Le président du Groupe Yvon Michel, qui est le promoteur de ces trois boxeurs, ira faire des représentations auprès du World Boxing Council cette semaine afin que l’affrontement entre Alvarez (21-0, 10 K.-O.) et Bute (32-3-1, 25 K.-O.) devienne un combat éliminatoire pour la position d’aspirant obligatoire que le Montréalais d’origine colombienne détient depuis novembre 2015.

«Des premiers échos que j’ai reçus, la réponse est très positive, a indiqué Michel en conférence de presse, quelques instants après la victoire d’Alvarez par décision unanime face à Norbert Dabrowski. Ce combat sera le combat le plus significatif au Québec depuis longtemps. Nous avons deux Québécois qui parlent français, qui se sont installés ici et qui se sont intégrés à la société québécoise. Ils ont appris leur boxe professionnelle ici.

«Ce sera un combat également très significatif sur la scène internationale et extrêmement significatif chez les mi-lourds.»

C’est donc dire qu’Alvarez pourrait bien ne jamais disputer ce combat de championnat du monde qui lui est promis depuis plus d’un an. Pour diverses raisons, Stevenson aura toujours été hors de portée. Maintenant, c’est contre tout un boxeur, un ex-champion du monde, qu’il devra assurer sa place en combat de championnat.

Et sa performance efficace, mais peu éclatante contre Dabrowski n’a pas impressionné Bute.

«Ça n’a pas été une performance exceptionnelle de sa part, a noté celui qui a été champion des super moyens de 2007 à 2012. Mais il a gagné dans tous les aspects: il avait un bon jab, une bonne distance. Même s’il était plus fatigué en fin de combat, il s’est bien adapté.

«J’ai vu plusieurs faiblesses dans ce combat-là. Dabrowski a montré qu’Alvarez n’aime pas se faire toucher.»

«Je peux dire la même chose de Lucian Bute, a répliqué Marc Ramsay, l’entraîneur d’Alvarez. On l’a vu dans le passé. On verra le 24 (février) qui aime mieux se faire toucher. Lucian n’a qu’une présence en carrière à 175 livres et ça n’a pas été très fructueux.»

Ramsay fait référence à l’affrontement horrible que Bute a livré à Jean Pascal en janvier 2014, alors qu’il était l’entraîneur de Pascal. Quand on lui a fait remarquer que Bute était encore affaibli mentalement par sa défaite face à Carl Froch, Ramsay a été cinglant.

«Ça se brise facilement une confiance en combat. Contre Jean Pascal, le premier round a été décisif. Jean s’était imposé physiquement rapidement et on a vu la ‘balloune’ de confiance de Lucian dégonfler très rapidement. Les gens reviennent à leur nature quand ils sont dans le trouble.»

Ramsay croit d’ailleurs que l’affrontement entre les deux hommes devrait donner lieu à un combat scientifique.

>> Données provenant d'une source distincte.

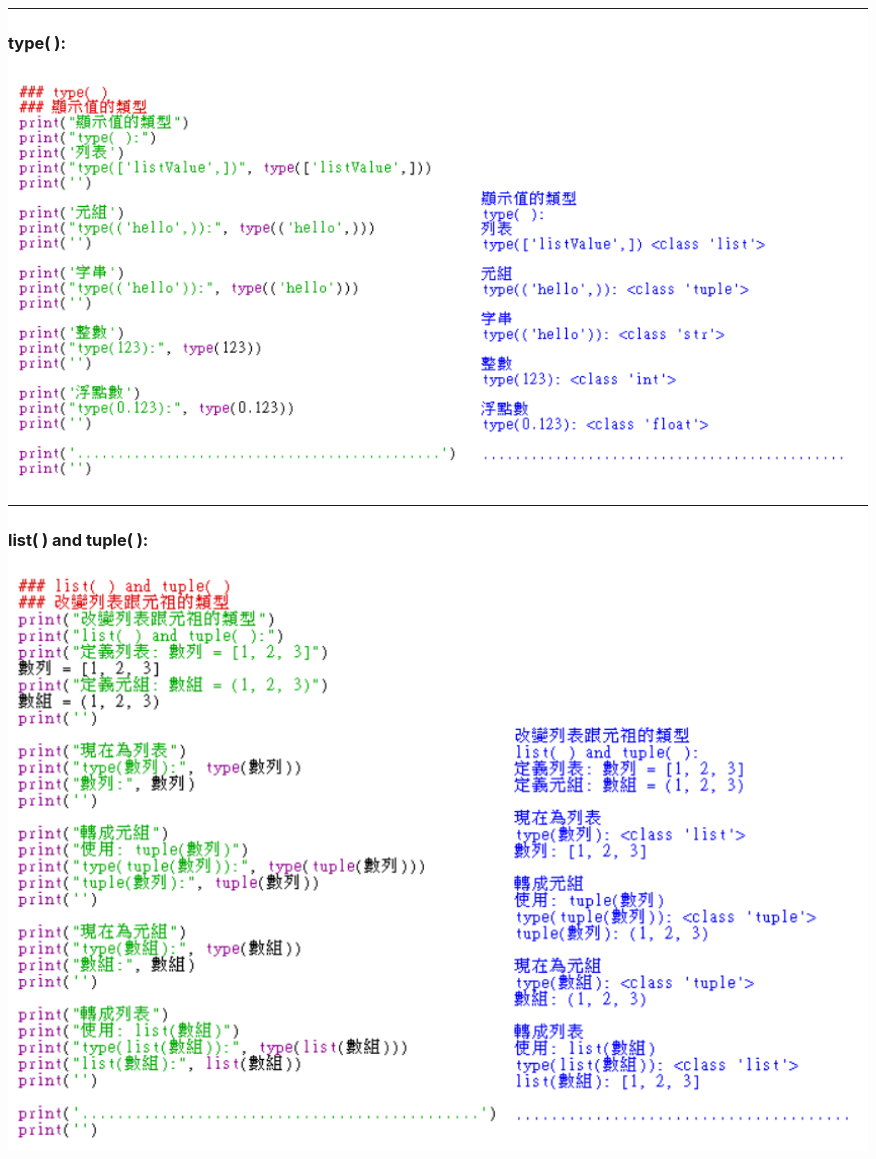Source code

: <hr>



### type( ):
<img src="./../data/L-16/img/type( ).png" width="850">

<hr>

### list( ) and tuple( ):
<img src="./../data/L-16/img/list( ) and tuple( ).png" width="850">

«Eleider est un technicien, on ne le verra jamais offrir des performances à la Arturo Gatti. Lui, c’est le contrôle à distance, le contrôle de la tactique. Lucian a le même profil. On peut s’attendre à une belle partie d’échecs au mois de février.»

Quant à Alvarez, même s’il a tout à perdre dans cet affrontement, il est en paix.

«Je suis juste content d’affronter Lucian Bute, qui est l’un des boxeurs les plus populaires au Québec, a-t-il noté. Tous les combats sont différents. J’ai toujours été prêt jusqu’ici, je le serai pour Lucian aussi.»